Wednesday, September 14, 2011

Strange Night

It was a strange evening. I missed the stop on the Harlem cross-town bus so instead of getting in the subway I ended up wondering where I was in the middle of Harlem. It was frustrating to be in a New York City bus that stops at every corner.

Then after I decided to actually take the train from one of next express stop the bus got close to, I encountered something weird. On my way out of the train once I arrived at the pianist's station, I encountered a mugging. I didn't know it was a mugging. I saw two men wrestling in front of the vending machine. I thought maybe they were just fooling around, but then no one was laughing. There were other people too, and they were equally puzzled. But when the small white man under the towering black man started stammering "Help!" we had to finally overcome the natural denial and recognized that something was wrong, that an assault was taking place. But we didn't know what to do. Until one man started going closer to the wrestling match. At that point the black man released the small white man and started backing out. What I didn't understand was why he didn't just run away. The one brave man who confronted him asked if there was a problem. The black man didn't run away and denied that there was a problem. He then walked out coolly but he left jacket behind.

I was shocked, and felt a little ashamed that I did nothing to help the small man. I was in denial that something like this could happen in front of me, in front of three people. We didn't walk away like people say New Yorkers would, but we didn't know what to do. The other man, the one not me and not confronting the black man, started calling someone, presumably the police. I thought about taking a picture of the situation, but then I got scared. I was afraid the black man, who was really muscular, would come attacking me. I wasn't thinking, just feeling that the best way was to avoid confrontation, especially now that the assault was over. I was protecting my own hide, I guess.

After I surfaced I saw a police car just right outside. How ironic. I went up to the officers and told them what happened and pointed out the small white man that was also emerging from the subway. Then I left, turning around once to see that the police was talking to the gesticulating small white man. I was continuing my life after that. I was picking up some grocery for the pianist and going up her apartment. There she was preparing dinner for us. There life was back to the familiar picture. The familiar picture that I didn't know was familiar, the familiar picture that I thought was full of dramas, until I saw something inexplicable happen in front of me, something that made me wonder about my own cowardice, my own humanity. I realized all that two months of kung fu didn't give me the confidence to confront someone whom I could in theory defeat, but our kung fu was never put in practice. There was shame in me. I was in denial until it was obvious that a crime was happening. I didn't leave, at least, and I backed up the man that actually confronted the attacker. But still. The moment for heroism came and disappeared.

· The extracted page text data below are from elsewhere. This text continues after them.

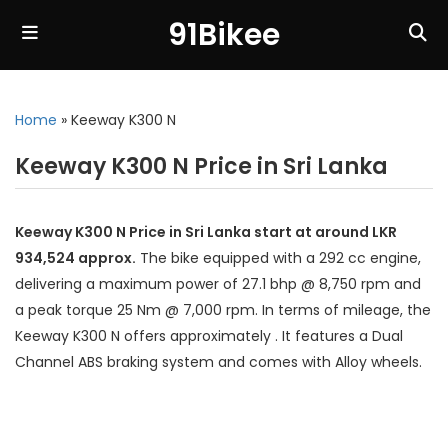
91Bikee
Home
»
Keeway K300 N
Keeway K300 N Price in Sri Lanka
Keeway K300 N Price in Sri Lanka start at around LKR
934,524 approx.
The bike equipped with a 292 cc engine,
delivering a maximum power of 27.1 bhp @ 8,750 rpm and
a peak torque 25 Nm @ 7,000 rpm. In terms of mileage, the
Keeway K300 N offers approximately . It features a Dual
Channel ABS braking system and comes with Alloy wheels.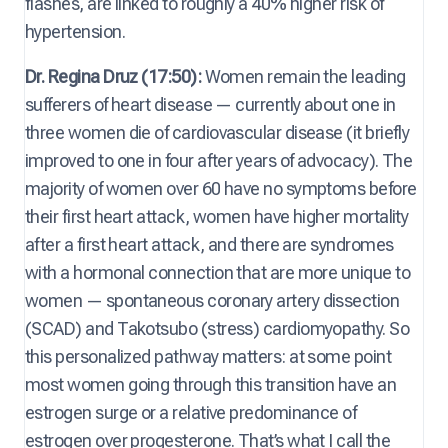
flashes, are linked to roughly a 40% higher risk of
hypertension.
Dr. Regina Druz (17:50):
Women remain the leading
sufferers of heart disease — currently about one in
three women die of cardiovascular disease (it briefly
improved to one in four after years of advocacy). The
majority of women over 60 have no symptoms before
their first heart attack, women have higher mortality
after a first heart attack, and there are syndromes
with a hormonal connection that are more unique to
women — spontaneous coronary artery dissection
(SCAD) and Takotsubo (stress) cardiomyopathy. So
this personalized pathway matters: at some point
most women going through this transition have an
estrogen surge or a relative predominance of
estrogen over progesterone. That’s what I call the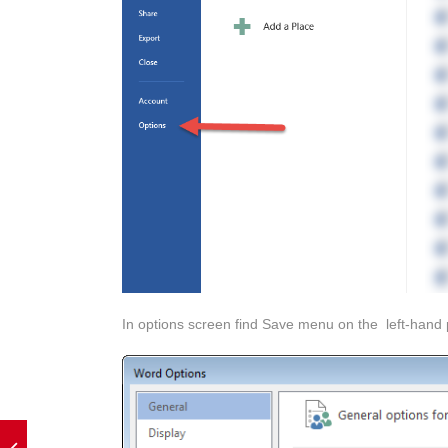
In options screen find Save menu on the left-hand 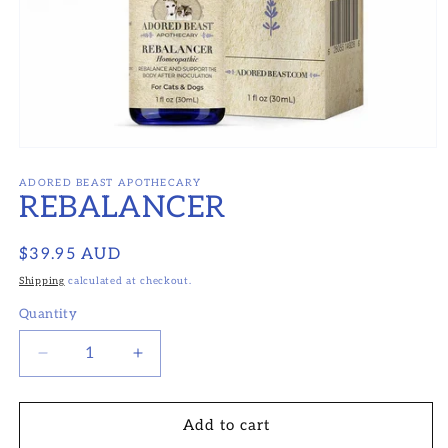
Open
media
1
ADORED BEAST APOTHECARY
REBALANCER
in
modal
Regular
$39.95 AUD
price
Shipping
calculated at checkout.
Quantity
Decrease
Increase
quantity
quantity
for
for
REBALANCER
REBALANCER
Add to cart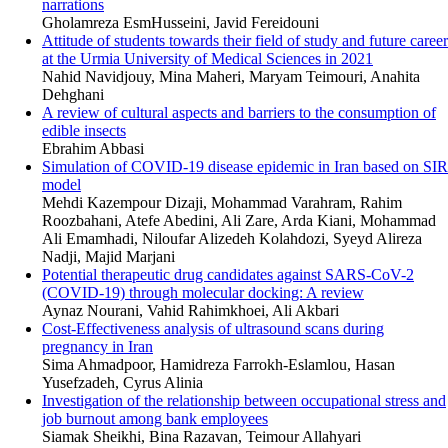
narrations
Gholamreza EsmHusseini, Javid Fereidouni
Attitude of students towards their field of study and future career
at the Urmia University of Medical Sciences in 2021
Nahid Navidjouy, Mina Maheri, Maryam Teimouri, Anahita
Dehghani
A review of cultural aspects and barriers to the consumption of
edible insects
Ebrahim Abbasi
Simulation of COVID-19 disease epidemic in Iran based on SIR
model
Mehdi Kazempour Dizaji, Mohammad Varahram, Rahim
Roozbahani, Atefe Abedini, Ali Zare, Arda Kiani, Mohammad
Ali Emamhadi, Niloufar Alizedeh Kolahdozi, Syeyd Alireza
Nadji, Majid Marjani
Potential therapeutic drug candidates against SARS-CoV-2
(COVID‐19) through molecular docking: A review
Aynaz Nourani, Vahid Rahimkhoei, Ali Akbari
Cost-Effectiveness analysis of ultrasound scans during
pregnancy in Iran
Sima Ahmadpoor, Hamidreza Farrokh-Eslamlou, Hasan
Yusefzadeh, Cyrus Alinia
Investigation of the relationship between occupational stress and
job burnout among bank employees
Siamak Sheikhi, Bina Razavan, Teimour Allahyari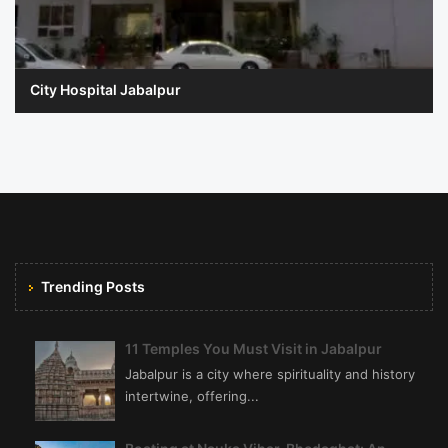
City Hospital Jabalpur
Trending Posts
11 Temples You Must Visit in Jabalpur
Jabalpur is a city where spirituality and history
intertwine, offering...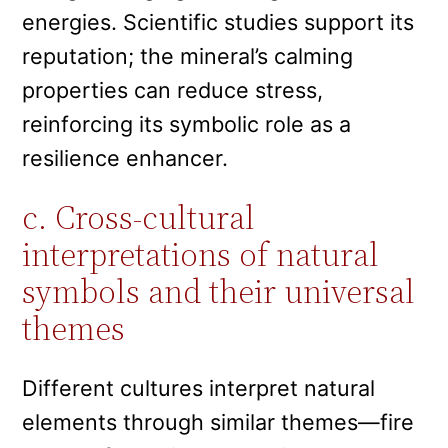
energies. Scientific studies support its
reputation; the mineral’s calming
properties can reduce stress,
reinforcing its symbolic role as a
resilience enhancer.
c. Cross-cultural
interpretations of natural
symbols and their universal
themes
Different cultures interpret natural
elements through similar themes—fire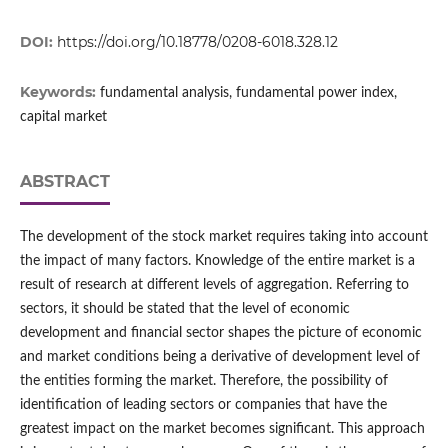
DOI:
https://doi.org/10.18778/0208-6018.328.12
Keywords:
fundamental analysis, fundamental power index,
capital market
ABSTRACT
The development of the stock market requires taking into account
the impact of many factors. Knowledge of the entire market is a
result of research at different levels of aggregation. Referring to
sectors, it should be stated that the level of economic
development and financial sector shapes the picture of economic
and market conditions being a derivative of development level of
the entities forming the market. Therefore, the possibility of
identification of leading sectors or companies that have the
greatest impact on the market becomes significant. This approach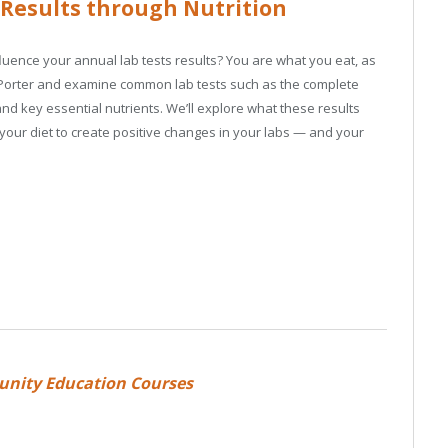
 Results through Nutrition
ence your annual lab tests results? You are what you eat, as
ne Porter and examine common lab tests such as the complete
and key essential nutrients. We’ll explore what these results
our diet to create positive changes in your labs — and your
unity Education Courses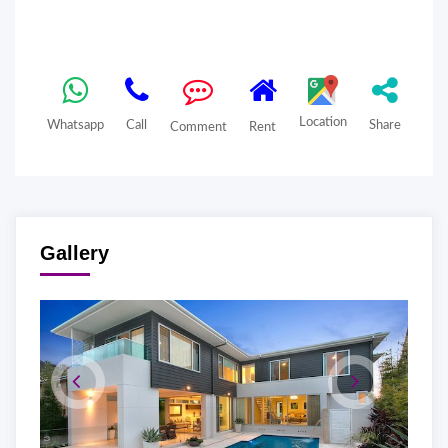
Location
Whatsapp
Call
Share
Comment
Rent
Gallery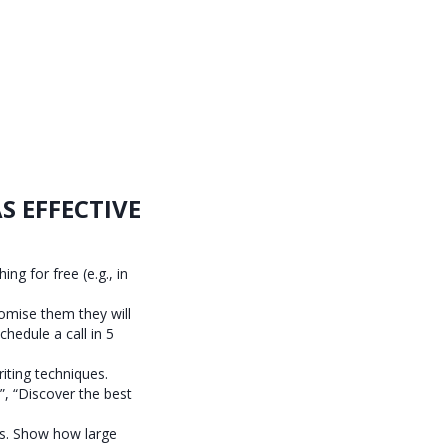
S EFFECTIVE
ng for free (e.g., in
omise them they will
chedule a call in 5
riting techniques.
”, “Discover the best
ks. Show how large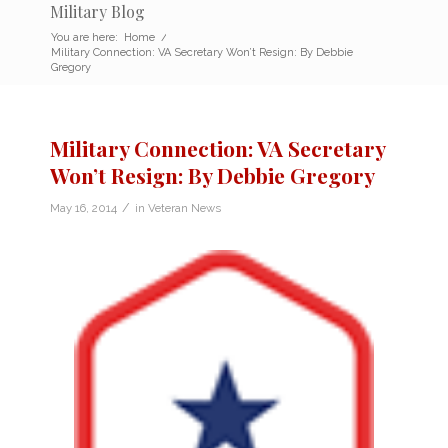
Military Blog
You are here:
Home
/
Military Connection: VA Secretary Won’t Resign: By Debbie
Gregory
Military Connection: VA Secretary
Won’t Resign: By Debbie Gregory
/
May 16, 2014
in
Veteran News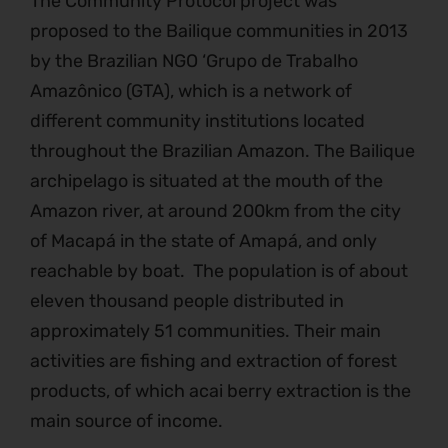
The Community Protocol project was
proposed to the Bailique communities in 2013
by the Brazilian NGO ‘Grupo de Trabalho
Amazônico (GTA), which is a network of
different community institutions located
throughout the Brazilian Amazon. The Bailique
archipelago is situated at the mouth of the
Amazon river, at around 200km from the city
of Macapá in the state of Amapá, and only
reachable by boat. The population is of about
eleven thousand people distributed in
approximately 51 communities. Their main
activities are fishing and extraction of forest
products, of which acai berry extraction is the
main source of income.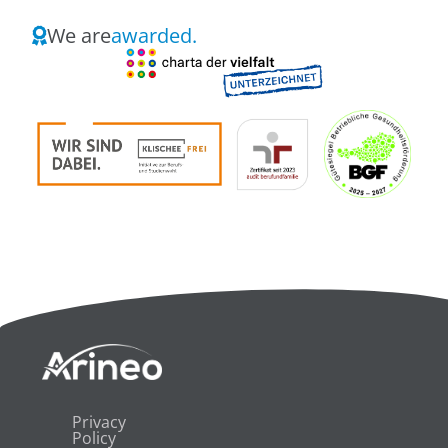
We are
awarded.
Privacy
Policy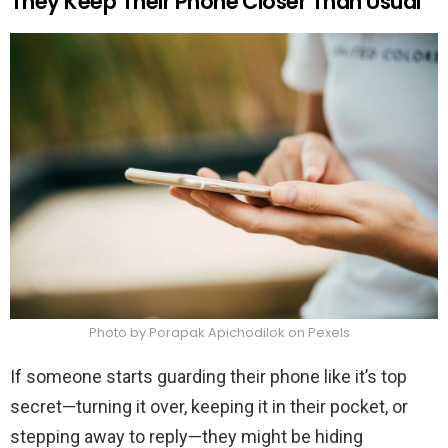
They Keep Their Phone Closer Than Usual
Photo by Porapak Apichodilok on Pexels
If someone starts guarding their phone like it’s top
secret—turning it over, keeping it in their pocket, or
stepping away to reply—they might be hiding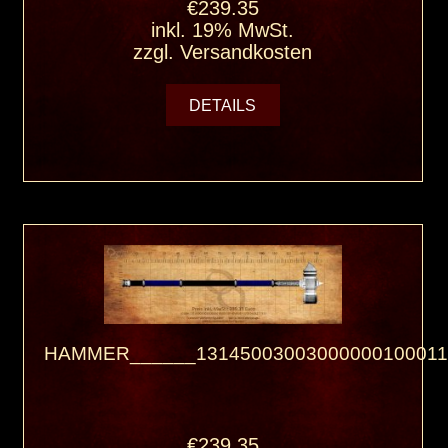
€239.35
inkl. 19% MwSt.
zzgl.
Versandkosten
DETAILS
HAMMER______13145003003000000100011
€239.35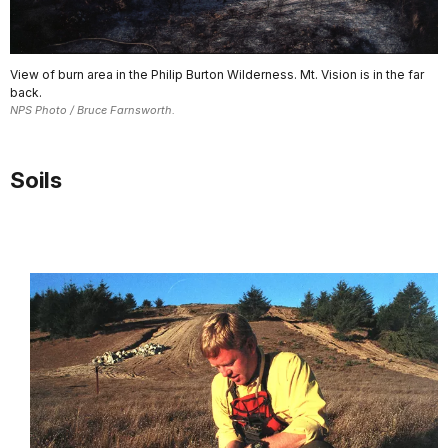
View of burn area in the Philip Burton Wilderness. Mt. Vision is in the far
back.
NPS Photo / Bruce Farnsworth.
Soils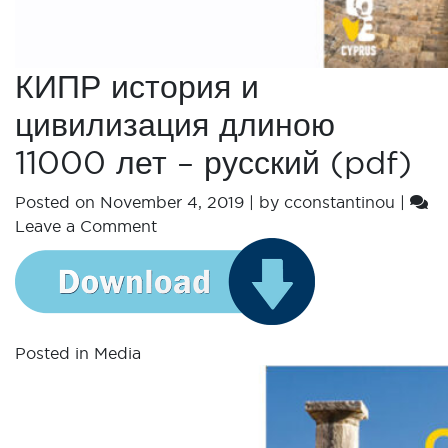
КИПР история и
цивилизация длиною
11000 лет – русский (pdf)
Posted on
November 4, 2019
|
by
cconstantinou
|
Leave a Comment
Posted in
Media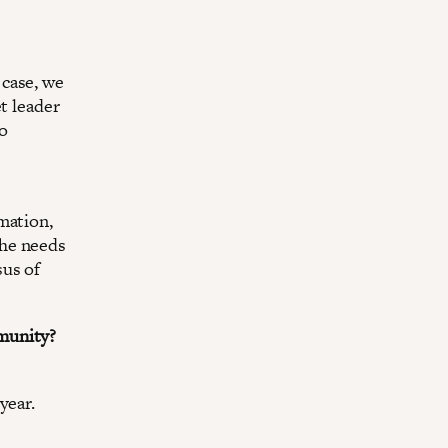
 case, we
t leader
to
mation,
the needs
sus of
munity?
year.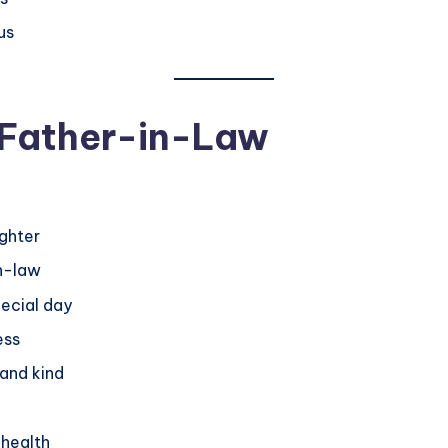
us
 Father-in-Law
ughter
in-law
pecial day
ess
 and kind
 health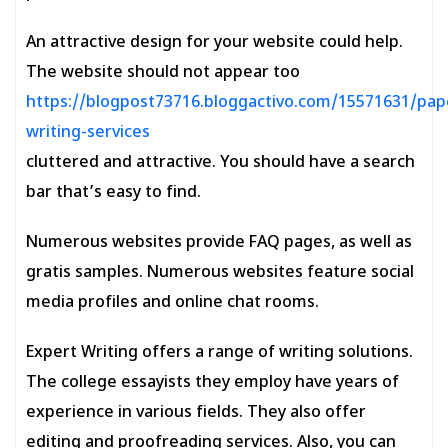
An attractive design for your website could help.
The website should not appear too
https://blogpost73716.bloggactivo.com/15571631/pap
writing-services
cluttered and attractive. You should have a search
bar that’s easy to find.
Numerous websites provide FAQ pages, as well as
gratis samples. Numerous websites feature social
media profiles and online chat rooms.
Expert Writing offers a range of writing solutions.
The college essayists they employ have years of
experience in various fields. They also offer
editing and proofreading services. Also, you can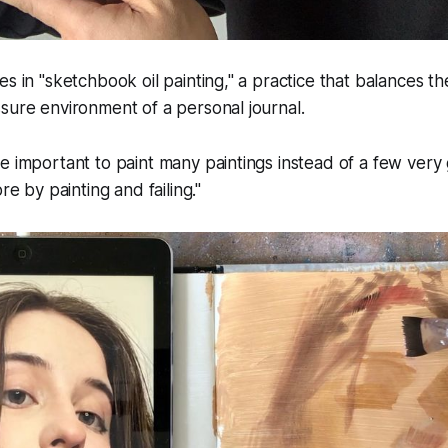
s in "sketchbook oil painting," a practice that balances the
sure environment of a personal journal.
more important to paint many paintings instead of a few ver
e by painting and failing."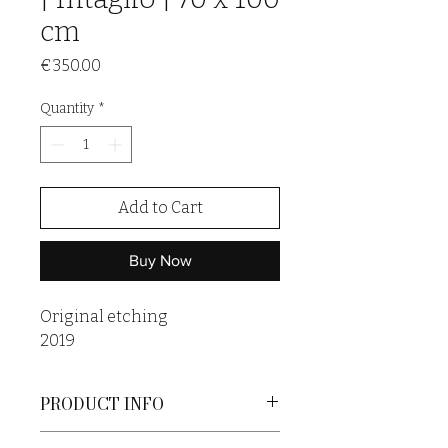
cm
Price
€350.00
Quantity
*
Add to Cart
Buy Now
Original etching
2019
PRODUCT INFO
An original print is a unique artwork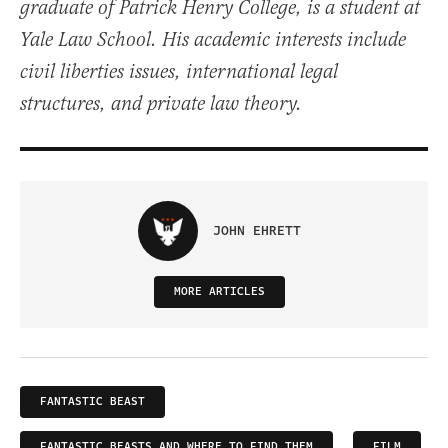
graduate of Patrick Henry College, is a student at
Yale Law School. His academic interests include
civil liberties issues, international legal
structures, and private law theory.
JOHN EHRETT
MORE ARTICLES
FANTASTIC BEAST
FANTASTIC BEASTS AND WHERE TO FIND THEM
FILM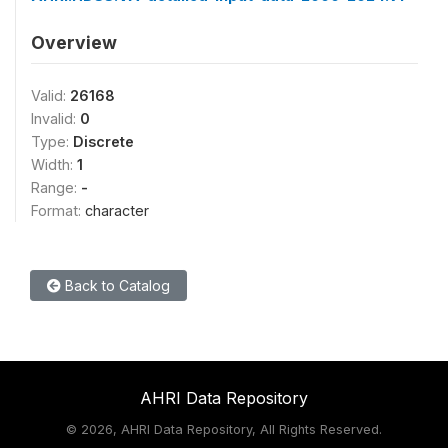
Overview
Valid:
26168
Invalid:
0
Type:
Discrete
Width:
1
Range:
-
Format:
character
Back to Catalog
AHRI Data Repository
©
2026, AHRI Data Repository, All Rights Reserved.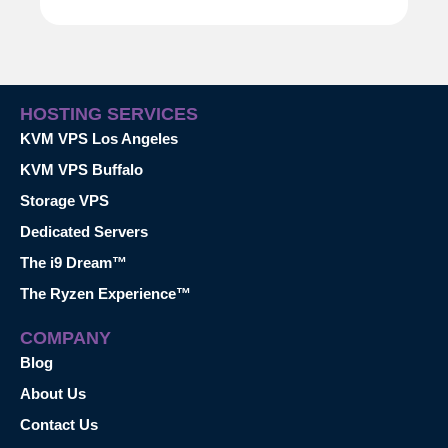
HOSTING SERVICES
KVM VPS Los Angeles
KVM VPS Buffalo
Storage VPS
Dedicated Servers
The i9 Dream™
The Ryzen Experience™
COMPANY
Blog
About Us
Contact Us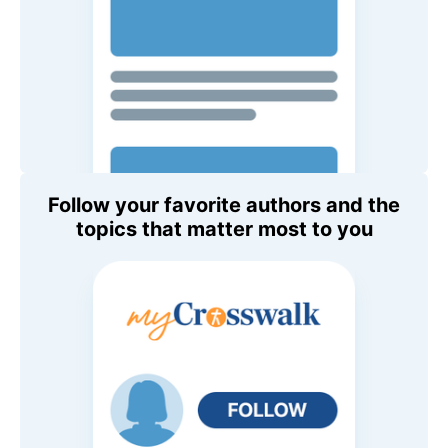
Follow your favorite authors and the
topics that matter most to you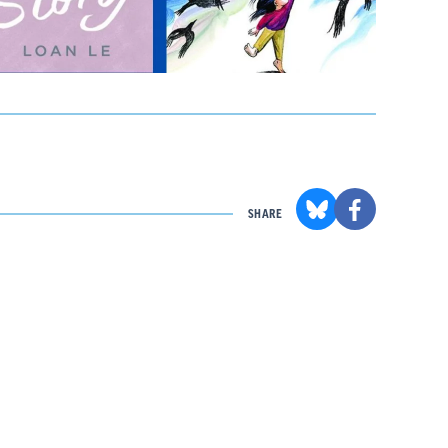
SHARE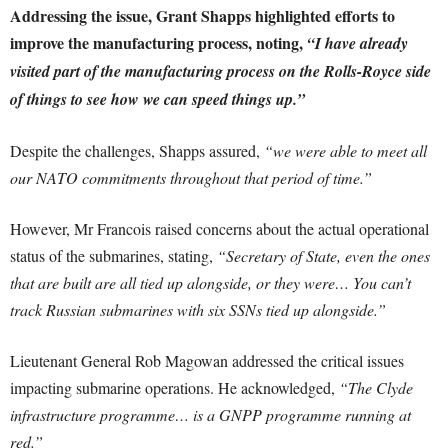
Addressing the issue, Grant Shapps highlighted efforts to
improve the manufacturing process, noting,
“I have already
visited part of the manufacturing process on the Rolls-Royce side
of things to see how we can speed things up.”
Despite the challenges, Shapps assured,
“we were able to meet all
our NATO commitments throughout that period of time.”
However, Mr Francois raised concerns about the actual operational
status of the submarines, stating,
“Secretary of State, even the ones
that are built are all tied up alongside, or they were… You can’t
track Russian submarines with six SSNs tied up alongside.”
Lieutenant General Rob Magowan addressed the critical issues
impacting submarine operations. He acknowledged,
“The Clyde
infrastructure programme… is a GNPP programme running at
red.”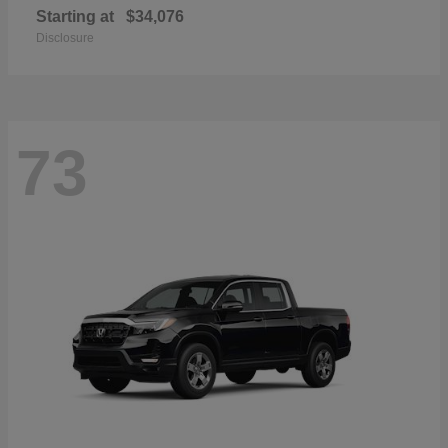
Starting at
$34,076
Disclosure
73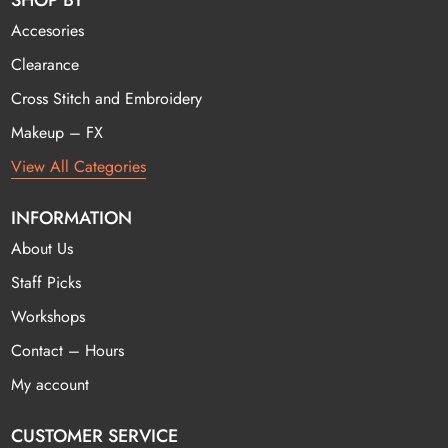
SHOP BY
Accesories
Clearance
Cross Stitch and Embroidery
Makeup – FX
View All Categories
INFORMATION
About Us
Staff Picks
Workshops
Contact – Hours
My account
CUSTOMER SERVICE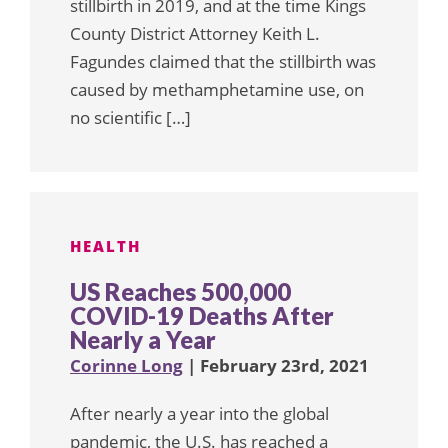
stillbirth in 2019, and at the time Kings
County District Attorney Keith L.
Fagundes claimed that the stillbirth was
caused by methamphetamine use, on
no scientific […]
HEALTH
US Reaches 500,000
COVID-19 Deaths After
Nearly a Year
Corinne Long
| February 23rd, 2021
After nearly a year into the global
pandemic, the U.S. has reached a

I tried to tell this to the pianist, but she had her own drama of the day, the drama with organizing for her concert, the drama of distance. I felt distant and alone when I was listening to her because, well, there wasn't anyone to listen to me. It was touching that she took the trouble to make dinner for us. It was important that I didn't go back to an empty home as I have done for most of my past nine years. But then I felt the shaken spirit didn't get to release itself because I had to listen to someone else's distress.

So today I told her just now that I felt a little disconnected and don't know what to do this evening, am not sure I would see her. And when she said perhaps it would be better that we took a short break from each other, until after her concert was over, I got upset. I hate "short breaks"; I hate when someone takes distance from me because they can't handle my loneliness. When I am feeling lonely the last thing I want is to be told I need to be alone more. It's one thing to say you aren't capable of taking care of me; it's something different to say I am the reason you're disconnected so I will leave you alone. A subtle difference, I guess.

There's a constant fear in me that despite all the beautiful things that have happened between us, drama is just around the corner because we are always carrying our past. I hate being alone, being left alone. I know that it's only a matter of time before we find areas that we will drive the other person crazy. It's normal when you spend so much time together, when you invest so much of your hope and energy to shake off that baggage. High expectations, tiring.

But tonight perhaps it is good I will be away from her. I didn't like to hear that I will be away from her until next Monday. But so be it.